▼▼▼
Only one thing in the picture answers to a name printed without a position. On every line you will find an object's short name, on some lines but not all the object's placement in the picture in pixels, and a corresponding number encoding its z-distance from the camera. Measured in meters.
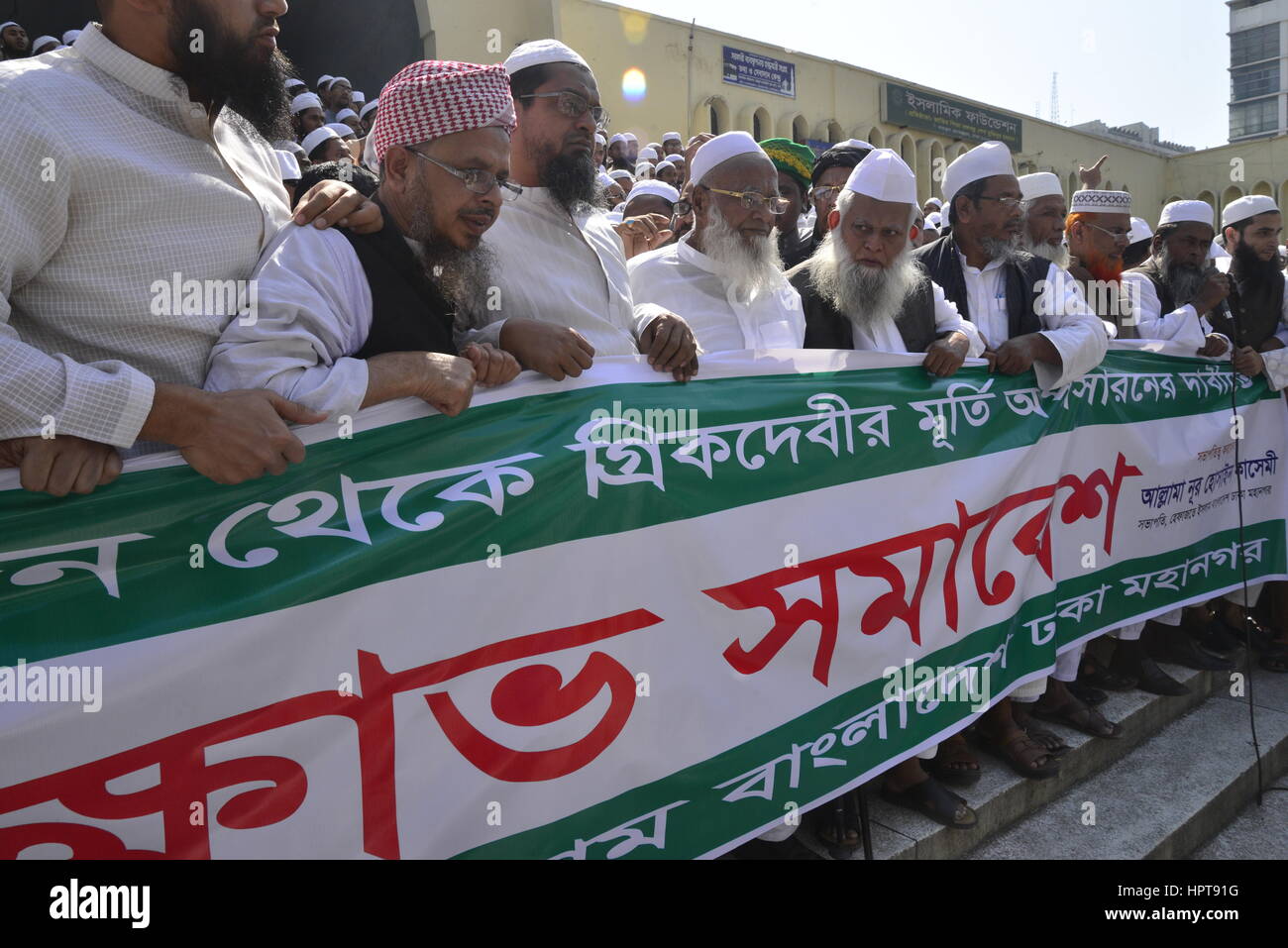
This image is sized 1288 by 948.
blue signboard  18.77
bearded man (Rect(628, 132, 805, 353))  3.07
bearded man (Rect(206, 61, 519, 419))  1.68
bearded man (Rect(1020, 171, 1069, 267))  4.25
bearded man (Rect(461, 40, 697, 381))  2.44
▲▲▲
▶ [How to complete this task] Please copy the lines above exactly as written, apart from any pictures.

▶ [Exercise output]
Only one thing in the picture answers to a name printed without a position. On every line you will find an object's short name, on some lines but not all the object's placement in the picture in pixels, and a corresponding number encoding its z-distance from the camera. Measured in meters.
This image is sized 1288 by 948.
blue signboard  18.77
bearded man (Rect(628, 132, 805, 353))  3.07
bearded man (Rect(206, 61, 519, 419))  1.68
bearded man (Rect(1020, 171, 1069, 267))  4.25
bearded man (Rect(461, 40, 697, 381))  2.44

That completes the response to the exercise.